- **Your objective**
Revise the tablet comments from "5. The Professor" to "specific, defined need.", putting "slick advertising" in place of "clever marketing".

- **Selected passage**

  2. Damian says:

    In the Enterprise space the Office suite of products is pretty much 90% of usage. People live and breath email and excel all day. The other stuff is pretty boring really: accessing an ERP system via a web front end to enter data, intranet pages to view reports. Otherwise it’s fill in templates in Word, look at budgets in excel and email them around. That’s the brutal reality of a lot of “enterprise” unfortunately. Hence my thinking that instead of having a $2500 Thinkpad on my desk I can have a $500 tablet.

  3. Alslayer says:

    Screenshot of using apps would be good. When do you use the Transformer as a tablet and when do you use it in the laptop dock?

  4. Damian says:

    Thanks for the comment. More info coming in following posts. The polaris Office app is the one getting the most workout along with Mobile Iron for email and meeting requests. I’ll shoot some pics of some usage in a meeting and post about it. Generally at the moment it’s Evernote and occasionally Thinking Space for mind map or process maps, then send to Evernote so it can OCR the Thinking Space files. I’m using it about 50/50 tablet versus dock at the moment and am finding that at work I don’t need the dock so much as I’m not requiring the extra battery and it’s just extra weight. I think the Eeepad slider will be a better tool for me when it comes out.

  5. The Professor says:

    Be honest. Current tablet usage is a fad fueled be clever marketing. Users are buying these devices and trying to rationalize the purchase rather than buying them to fill a specific, defined need.

    Buy a Lenovo X121 and stop playing the silly tablet game. When tablet design and software has matured then PERHAPS they will be able to EFFECTIVELY replace a laptop for some business users. Until that day comes tablets remain tech toys.

  6. The Professor says:

    “… fueled BY…”

- **Recorded information**
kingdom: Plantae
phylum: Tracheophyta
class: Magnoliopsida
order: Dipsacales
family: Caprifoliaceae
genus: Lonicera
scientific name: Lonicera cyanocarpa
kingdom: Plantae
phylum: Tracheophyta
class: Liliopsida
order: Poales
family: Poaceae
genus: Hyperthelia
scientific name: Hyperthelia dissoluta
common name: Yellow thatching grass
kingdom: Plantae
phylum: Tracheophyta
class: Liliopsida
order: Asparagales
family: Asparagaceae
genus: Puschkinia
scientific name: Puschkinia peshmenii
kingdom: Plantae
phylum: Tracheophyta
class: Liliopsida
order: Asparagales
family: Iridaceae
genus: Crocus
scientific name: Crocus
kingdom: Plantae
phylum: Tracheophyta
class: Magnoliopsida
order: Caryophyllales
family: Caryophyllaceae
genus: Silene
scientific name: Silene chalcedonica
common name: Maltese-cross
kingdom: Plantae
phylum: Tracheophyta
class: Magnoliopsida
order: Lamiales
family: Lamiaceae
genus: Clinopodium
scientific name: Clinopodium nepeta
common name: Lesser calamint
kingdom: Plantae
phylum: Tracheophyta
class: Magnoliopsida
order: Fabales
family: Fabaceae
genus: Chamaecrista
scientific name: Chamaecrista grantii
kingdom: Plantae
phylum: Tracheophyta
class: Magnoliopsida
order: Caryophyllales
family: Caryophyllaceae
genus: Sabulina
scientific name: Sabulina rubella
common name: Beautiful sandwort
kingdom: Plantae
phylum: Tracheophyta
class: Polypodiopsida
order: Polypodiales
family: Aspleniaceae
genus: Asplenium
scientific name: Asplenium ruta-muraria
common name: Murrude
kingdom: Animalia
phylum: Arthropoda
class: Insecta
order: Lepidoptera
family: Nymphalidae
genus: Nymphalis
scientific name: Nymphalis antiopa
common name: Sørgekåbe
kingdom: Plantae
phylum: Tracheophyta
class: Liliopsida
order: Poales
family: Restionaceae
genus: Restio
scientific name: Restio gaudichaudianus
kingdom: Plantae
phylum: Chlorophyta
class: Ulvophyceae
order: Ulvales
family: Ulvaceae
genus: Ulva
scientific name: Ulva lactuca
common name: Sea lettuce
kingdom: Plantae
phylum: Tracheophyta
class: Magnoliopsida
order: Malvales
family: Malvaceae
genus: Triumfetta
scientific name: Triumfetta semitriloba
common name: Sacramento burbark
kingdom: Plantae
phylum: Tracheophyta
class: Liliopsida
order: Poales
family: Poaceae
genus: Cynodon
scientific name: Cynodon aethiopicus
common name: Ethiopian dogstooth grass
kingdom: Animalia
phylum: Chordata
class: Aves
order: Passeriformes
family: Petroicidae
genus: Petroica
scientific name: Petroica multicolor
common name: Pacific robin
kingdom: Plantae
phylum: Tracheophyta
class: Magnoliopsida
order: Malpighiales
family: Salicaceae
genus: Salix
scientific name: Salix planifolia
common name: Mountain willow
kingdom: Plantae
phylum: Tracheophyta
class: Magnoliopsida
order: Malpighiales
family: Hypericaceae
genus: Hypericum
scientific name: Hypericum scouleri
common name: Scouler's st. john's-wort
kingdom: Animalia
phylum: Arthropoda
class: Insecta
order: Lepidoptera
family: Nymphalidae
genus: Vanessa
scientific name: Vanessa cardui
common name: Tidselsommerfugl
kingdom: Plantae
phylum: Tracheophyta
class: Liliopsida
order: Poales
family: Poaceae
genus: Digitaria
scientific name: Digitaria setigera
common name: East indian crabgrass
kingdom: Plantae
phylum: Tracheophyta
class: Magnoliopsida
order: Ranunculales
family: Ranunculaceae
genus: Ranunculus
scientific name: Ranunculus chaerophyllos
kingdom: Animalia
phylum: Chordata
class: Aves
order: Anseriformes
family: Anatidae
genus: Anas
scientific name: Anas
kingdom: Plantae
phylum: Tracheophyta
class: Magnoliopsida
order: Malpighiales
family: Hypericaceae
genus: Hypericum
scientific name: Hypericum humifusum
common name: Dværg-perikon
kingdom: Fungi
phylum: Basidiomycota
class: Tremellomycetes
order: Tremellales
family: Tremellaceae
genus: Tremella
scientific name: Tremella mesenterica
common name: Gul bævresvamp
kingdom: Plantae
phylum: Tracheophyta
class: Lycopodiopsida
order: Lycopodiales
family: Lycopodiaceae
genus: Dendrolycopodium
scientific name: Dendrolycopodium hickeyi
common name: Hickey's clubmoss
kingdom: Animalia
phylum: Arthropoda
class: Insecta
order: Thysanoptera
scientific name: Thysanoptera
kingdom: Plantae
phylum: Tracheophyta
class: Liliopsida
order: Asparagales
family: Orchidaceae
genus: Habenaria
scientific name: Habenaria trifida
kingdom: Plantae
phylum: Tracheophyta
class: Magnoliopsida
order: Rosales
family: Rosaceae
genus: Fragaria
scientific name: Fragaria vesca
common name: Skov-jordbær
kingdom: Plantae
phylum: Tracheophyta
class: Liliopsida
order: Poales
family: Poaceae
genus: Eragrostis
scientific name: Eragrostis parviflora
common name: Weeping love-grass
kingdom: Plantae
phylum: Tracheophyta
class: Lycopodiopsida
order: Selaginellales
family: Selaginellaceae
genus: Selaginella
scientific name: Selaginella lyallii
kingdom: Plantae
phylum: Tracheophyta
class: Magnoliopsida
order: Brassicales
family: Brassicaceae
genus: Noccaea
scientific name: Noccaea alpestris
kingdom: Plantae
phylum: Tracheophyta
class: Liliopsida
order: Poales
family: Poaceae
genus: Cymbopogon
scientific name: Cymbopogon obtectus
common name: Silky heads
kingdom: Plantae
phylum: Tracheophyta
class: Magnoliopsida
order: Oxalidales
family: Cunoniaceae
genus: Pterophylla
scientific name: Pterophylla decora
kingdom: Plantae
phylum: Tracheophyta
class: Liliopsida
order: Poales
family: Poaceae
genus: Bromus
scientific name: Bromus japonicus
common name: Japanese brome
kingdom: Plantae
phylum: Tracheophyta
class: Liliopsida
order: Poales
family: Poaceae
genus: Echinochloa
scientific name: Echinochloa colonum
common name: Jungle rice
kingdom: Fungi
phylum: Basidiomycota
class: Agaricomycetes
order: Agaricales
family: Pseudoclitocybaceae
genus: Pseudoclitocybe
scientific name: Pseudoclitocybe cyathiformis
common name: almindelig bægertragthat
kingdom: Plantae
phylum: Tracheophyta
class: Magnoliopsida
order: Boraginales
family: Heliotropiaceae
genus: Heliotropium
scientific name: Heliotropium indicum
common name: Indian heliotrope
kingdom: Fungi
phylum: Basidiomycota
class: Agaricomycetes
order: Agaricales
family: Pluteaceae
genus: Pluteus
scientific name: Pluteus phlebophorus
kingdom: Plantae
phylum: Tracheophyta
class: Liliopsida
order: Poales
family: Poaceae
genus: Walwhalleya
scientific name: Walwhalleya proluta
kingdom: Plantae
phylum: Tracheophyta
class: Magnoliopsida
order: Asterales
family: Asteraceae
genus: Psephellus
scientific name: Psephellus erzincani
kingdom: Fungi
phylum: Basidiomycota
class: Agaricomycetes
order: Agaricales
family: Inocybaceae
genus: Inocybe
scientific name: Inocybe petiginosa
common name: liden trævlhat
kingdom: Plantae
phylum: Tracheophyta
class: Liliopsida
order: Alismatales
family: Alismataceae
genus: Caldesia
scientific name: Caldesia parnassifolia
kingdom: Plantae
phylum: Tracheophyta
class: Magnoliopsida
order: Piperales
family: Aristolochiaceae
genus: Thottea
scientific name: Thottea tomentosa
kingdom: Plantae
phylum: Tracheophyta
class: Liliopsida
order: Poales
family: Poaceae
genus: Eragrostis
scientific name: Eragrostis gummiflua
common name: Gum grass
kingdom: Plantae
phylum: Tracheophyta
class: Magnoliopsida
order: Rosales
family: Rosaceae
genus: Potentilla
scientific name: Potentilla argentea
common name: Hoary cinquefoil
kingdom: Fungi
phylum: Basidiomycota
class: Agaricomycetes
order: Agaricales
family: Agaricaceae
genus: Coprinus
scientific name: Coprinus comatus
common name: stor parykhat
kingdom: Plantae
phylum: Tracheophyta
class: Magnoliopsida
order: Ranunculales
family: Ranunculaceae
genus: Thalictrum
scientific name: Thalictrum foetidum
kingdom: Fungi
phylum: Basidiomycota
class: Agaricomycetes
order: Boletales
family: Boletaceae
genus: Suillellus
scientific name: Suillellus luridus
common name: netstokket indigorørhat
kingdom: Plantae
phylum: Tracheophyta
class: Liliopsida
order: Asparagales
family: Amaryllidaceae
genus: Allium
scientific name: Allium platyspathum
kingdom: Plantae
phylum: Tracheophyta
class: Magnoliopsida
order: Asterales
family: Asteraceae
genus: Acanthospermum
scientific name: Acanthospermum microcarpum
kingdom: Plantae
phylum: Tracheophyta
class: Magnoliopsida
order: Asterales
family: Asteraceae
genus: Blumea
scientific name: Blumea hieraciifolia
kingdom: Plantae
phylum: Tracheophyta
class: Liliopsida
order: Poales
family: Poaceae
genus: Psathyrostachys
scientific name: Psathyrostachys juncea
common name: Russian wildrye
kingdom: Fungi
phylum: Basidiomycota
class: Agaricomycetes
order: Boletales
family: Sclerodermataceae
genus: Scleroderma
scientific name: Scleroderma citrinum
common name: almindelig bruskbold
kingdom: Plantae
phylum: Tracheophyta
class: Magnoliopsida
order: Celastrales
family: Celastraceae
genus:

- **Task response**
5. The Professor says:

    Be honest. Current tablet usage is a fad fueled be slick advertising. Users are buying these devices and trying to rationalize the purchase rather than buying them to fill a specific, defined need.